How NastyGal's Sophia Amoruso Went From Shoplifter to CEO - StartupWizz | StartupWizz

How NastyGal’s Sophia Amoruso Went From Shoplifter to CEO

The founder of the subversive fashion brand explains her improbable rise and her ‘no assholes’ leadership style.

“I never expected to end up the CEO of what’s now a corporation,” NastyGal founder Sophia Amoruso said today at South by Southwest before a mainstage audience. “It was my full intent as a teenager to smash capitalism and eat dumpster food. It’s been one hell of a ride.”

In a wide-ranging interview with Inc. Senior Writer Christine Lagorio-Chafkin, Amoruso talked about her improbable rise to creating and leading an innovative fashion retailer and the keys to her success. Among them: trust in her aesthetic instincts, a natural affinity for social media, and knowing how to surround herself with the right people.

Angst and Anarchism

After launching as an eBay store selling vintage items, NastyGal became a standalone ecommerce destination in 2007 and quickly pivoted from selling vintage to selling subversively sexy new clothing to 18-to-24-year-old city girls, Amoruso explained. By 2011, the company collected $24 million in revenue, and that number reached a reported $100 million in 2012, landing Amoruso on Inc.’s 2013 30 Under 30 List.

Tasks to perform:
1: Can you echo the NastyGal profile word for word, starting with "After launching as" and going on through "Under 30 List."?
2: Which keys to Amoruso's success does the NastyGal profile list?

Extracted material:
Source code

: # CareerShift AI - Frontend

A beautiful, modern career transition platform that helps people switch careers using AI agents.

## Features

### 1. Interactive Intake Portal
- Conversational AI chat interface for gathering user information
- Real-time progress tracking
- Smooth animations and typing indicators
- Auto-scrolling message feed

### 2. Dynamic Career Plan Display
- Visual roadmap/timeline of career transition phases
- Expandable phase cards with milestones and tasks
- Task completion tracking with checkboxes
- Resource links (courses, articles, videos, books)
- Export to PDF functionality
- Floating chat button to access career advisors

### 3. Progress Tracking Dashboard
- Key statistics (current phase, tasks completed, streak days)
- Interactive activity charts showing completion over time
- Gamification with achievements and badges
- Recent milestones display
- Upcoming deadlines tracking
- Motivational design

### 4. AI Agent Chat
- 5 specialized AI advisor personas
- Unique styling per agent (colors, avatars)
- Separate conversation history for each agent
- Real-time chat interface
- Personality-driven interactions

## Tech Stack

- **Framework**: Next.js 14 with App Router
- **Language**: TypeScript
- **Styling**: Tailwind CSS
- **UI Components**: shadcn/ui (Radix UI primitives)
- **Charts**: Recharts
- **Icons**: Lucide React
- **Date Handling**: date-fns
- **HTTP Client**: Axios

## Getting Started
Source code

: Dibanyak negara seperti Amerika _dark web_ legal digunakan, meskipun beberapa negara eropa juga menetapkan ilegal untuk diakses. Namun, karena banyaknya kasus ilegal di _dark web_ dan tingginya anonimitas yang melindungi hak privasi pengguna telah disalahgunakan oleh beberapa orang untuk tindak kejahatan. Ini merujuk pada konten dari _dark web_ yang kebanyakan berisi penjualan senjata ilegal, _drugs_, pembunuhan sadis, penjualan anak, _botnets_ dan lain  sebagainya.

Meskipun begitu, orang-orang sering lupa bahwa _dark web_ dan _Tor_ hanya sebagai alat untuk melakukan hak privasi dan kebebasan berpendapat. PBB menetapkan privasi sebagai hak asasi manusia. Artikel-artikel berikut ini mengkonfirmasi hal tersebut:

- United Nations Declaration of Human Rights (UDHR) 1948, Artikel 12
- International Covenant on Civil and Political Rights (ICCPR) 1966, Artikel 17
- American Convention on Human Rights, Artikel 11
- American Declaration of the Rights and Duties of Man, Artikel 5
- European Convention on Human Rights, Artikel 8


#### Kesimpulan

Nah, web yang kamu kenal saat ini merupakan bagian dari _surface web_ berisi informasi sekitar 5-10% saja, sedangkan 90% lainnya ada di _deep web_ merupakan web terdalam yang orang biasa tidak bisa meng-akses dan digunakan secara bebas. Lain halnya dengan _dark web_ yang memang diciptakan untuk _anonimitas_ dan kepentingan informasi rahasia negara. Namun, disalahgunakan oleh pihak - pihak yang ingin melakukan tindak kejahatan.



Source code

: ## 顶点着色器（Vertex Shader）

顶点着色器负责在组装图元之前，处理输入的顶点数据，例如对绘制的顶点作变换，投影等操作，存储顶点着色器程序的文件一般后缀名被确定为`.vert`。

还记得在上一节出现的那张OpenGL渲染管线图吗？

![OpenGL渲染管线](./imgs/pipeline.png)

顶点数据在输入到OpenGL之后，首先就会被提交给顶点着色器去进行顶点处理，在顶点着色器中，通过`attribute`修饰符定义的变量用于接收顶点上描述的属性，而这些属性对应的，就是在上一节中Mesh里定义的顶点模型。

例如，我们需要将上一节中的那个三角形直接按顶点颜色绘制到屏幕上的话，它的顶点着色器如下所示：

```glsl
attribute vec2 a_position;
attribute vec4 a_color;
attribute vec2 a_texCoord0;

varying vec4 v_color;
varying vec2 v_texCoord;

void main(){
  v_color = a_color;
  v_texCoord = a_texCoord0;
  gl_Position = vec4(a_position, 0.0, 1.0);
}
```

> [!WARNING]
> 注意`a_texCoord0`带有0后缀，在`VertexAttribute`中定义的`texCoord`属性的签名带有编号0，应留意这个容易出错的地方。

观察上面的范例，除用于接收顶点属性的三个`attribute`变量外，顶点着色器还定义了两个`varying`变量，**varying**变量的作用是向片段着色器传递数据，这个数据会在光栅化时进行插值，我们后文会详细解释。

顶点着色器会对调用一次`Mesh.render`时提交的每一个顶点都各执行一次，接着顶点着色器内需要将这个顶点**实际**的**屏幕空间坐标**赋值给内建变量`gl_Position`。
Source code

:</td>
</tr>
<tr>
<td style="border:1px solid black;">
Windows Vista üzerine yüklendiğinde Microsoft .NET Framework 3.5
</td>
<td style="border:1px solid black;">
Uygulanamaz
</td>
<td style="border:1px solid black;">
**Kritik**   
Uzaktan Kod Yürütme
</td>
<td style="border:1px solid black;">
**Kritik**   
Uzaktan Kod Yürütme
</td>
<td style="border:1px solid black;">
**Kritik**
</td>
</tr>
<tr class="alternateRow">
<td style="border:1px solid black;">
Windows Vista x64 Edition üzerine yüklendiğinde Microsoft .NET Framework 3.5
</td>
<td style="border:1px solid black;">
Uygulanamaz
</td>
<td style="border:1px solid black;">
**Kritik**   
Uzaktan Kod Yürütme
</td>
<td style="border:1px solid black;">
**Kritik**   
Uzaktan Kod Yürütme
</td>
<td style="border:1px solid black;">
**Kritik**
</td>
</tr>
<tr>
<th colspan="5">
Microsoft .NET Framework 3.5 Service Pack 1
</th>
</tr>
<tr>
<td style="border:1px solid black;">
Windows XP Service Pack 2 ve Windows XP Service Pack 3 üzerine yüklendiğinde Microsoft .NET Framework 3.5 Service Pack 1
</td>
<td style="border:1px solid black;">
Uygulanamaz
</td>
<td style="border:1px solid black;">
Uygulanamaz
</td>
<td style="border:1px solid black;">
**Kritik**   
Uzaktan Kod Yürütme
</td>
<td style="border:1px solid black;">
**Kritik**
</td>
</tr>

Task results:
1:
After launching as an eBay store selling vintage items, NastyGal became a standalone ecommerce destination in 2007 and quickly pivoted from selling vintage to selling subversively sexy new clothing to 18-to-24-year-old city girls, Amoruso explained. By 2011, the company collected $24 million in revenue, and that number reached a reported $100 million in 2012, landing Amoruso on Inc.’s 2013 30 Under 30 List.

2:
- Trust in her aesthetic instincts
- A natural affinity for social media
- Knowing how to surround herself with the right people